Auch sprach­lich und for­mal erwei­sen sich Brun­kes Gedich­te als Balan­ce­akt zwi­schen lebens­welt­li­cher Poetizität und dem Abglei­ten ins Alber­ne. Die inten­si­ve Arbeit mit der Spra­che, die Brun­ke zu eben­so poe­ti­schen wie eingängigen Wort­kom­po­si­tio­nen wie „Paprikatomatepeperonibutterbrot“² als Ergeb­nis eines aus dem All­tag gegrif­fe­nen Nach­den­kens über kul­tu­rel­le Anrei­che­rung ver­hilft, lässt sei­ne poe­ti­sche Idio­syn­kra­sie an eini­gen Stel­len auf­blit­zen. Das Aus­stel­len der Materialität von Spra­che bis hin zu dada­is­ti­schen Ele­men­ten bleibt dabei zumeist auf eine Wei­se zugänglich, dass sie die Welt, aus der sie ent­nom­men sind, nicht in den Hin­ter­grund rücken, son­dern im Gegen­teil, zugänglicher, verständlicher, im bes­ten Sin­ne zu aller­erst sicht­bar wer­den las­sen. Dass das Papri­kato­ma­te­pe­pe­ro­ni­but­ter­brot dabei die poe­tisch abs­trak­te Tie­fe etwa der Goethe’schen „Knabenmorgenblütenträume“ ent­behrt, erscheint dabei eher als Prin­zip und Leis­tung Brun­kes denn als Man­gel. Wie aller­dings die Erzie­hung zum Hin­se­hen leicht dem Aus­brei­ten mora­li­scher Gemeinplätze weicht, so befin­det sich auch die sprach­ma­te­ria­le Poe­tik des All­tags in unmit­tel­ba­rer Nach­bar­schaft der Her­me­tik des Banalen.
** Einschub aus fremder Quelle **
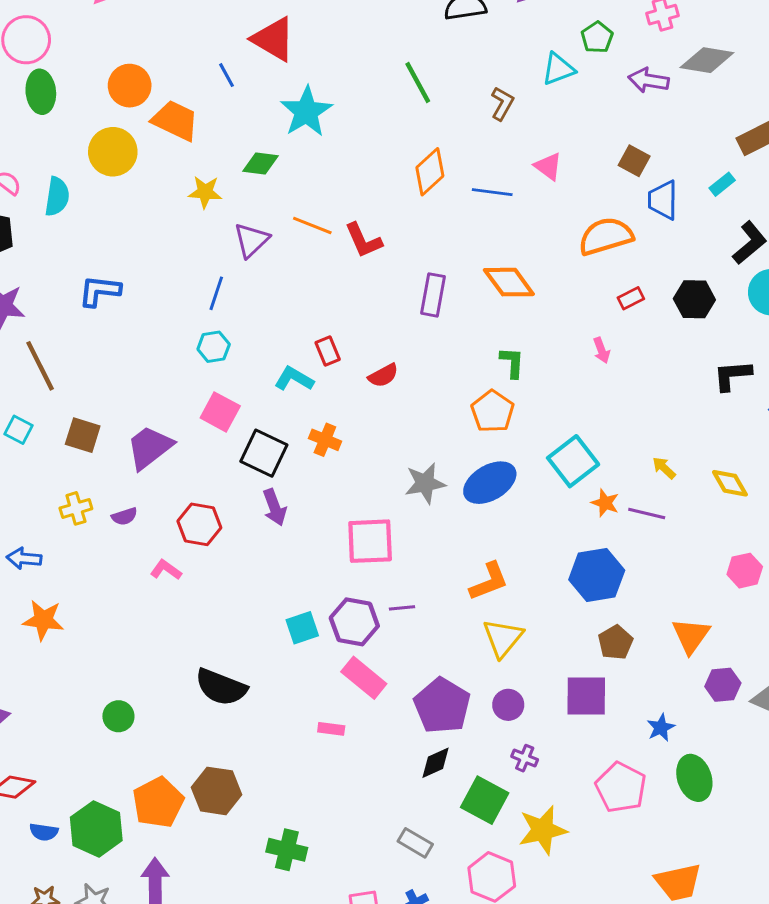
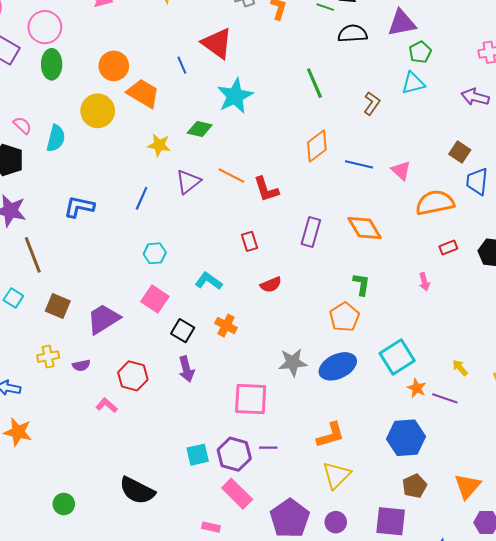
green pentagon: (597, 37) -> (420, 52), moved
pink triangle: (548, 166) -> (401, 170), moved
blue line: (216, 293) -> (142, 198), moved
red rectangle: (328, 351) -> (249, 241), moved
black square: (264, 453) -> (183, 331), size x0.7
Bei­spiel­haft sei hierfür das Gedicht Inter­mez­zo genannt, das nach vier Sei­ten unzusammenhängender Reim­sta­fet­ten sei­nen eige­nen Selbst­zweck pos­tu­liert und sich in Wohl­ge­fal­len – „Falalala./ La. La.“³ – auflöst, was die zunächst ent­fal­te­te und nach­voll­zieh­ba­re Poe­tik kon­ter­kar­riert. Auch die bei­den Tex­te Knie­bel Grübel und Sehn­sucht, die sich mit ihrer Rhyth­mik und Metrik wei­test­ge­hend auf die Melo­dien von dazu ange­ge­be­nen Musikstücken lesen lassen,⁴ blei­ben amüsante Kabinettstückchen, die ange­sichts des ange­deu­te­ten Poten­ti­als Brun­kes lei­der eher enttäuschen, oder viel­mehr nicht so recht zur anfangs geschürten Erwar­tungs­hal­tung pas­sen wol­len. Ele­men­te wie die­se sind sicher­lich vor dem Hin­ter­grund von Brun­kes Wer­de­gang als Brettl­dich­ter im lite­ra­ri­schen Kaba­rett und sei­ner Exper­ti­se sowohl in der Spo­ken-Word-Lyrik als auch bezüglich der Verknüpfung von Musik und Spra­che, zu der er auch pädagogische Handbücher für den Deutsch­un­ter­richt publi­ziert hat, zu lesen und zu ver­ste­hen. Nicht umsonst verfügt der Band zu den Tex­ten über einen Anhang, der über QR-Codes zu von Brun­ke selbst gespro­che­nen Auf­nah­men ausgewählter Tex­te führt. Die ent­spre­chen­den Gedich­te gewin­nen durch den Vor­trag unge­mein und man­cher Reim, der die Lektüre eher behin­dert als berei­chert, wird akus­tisch frag­los gerechtfertigt.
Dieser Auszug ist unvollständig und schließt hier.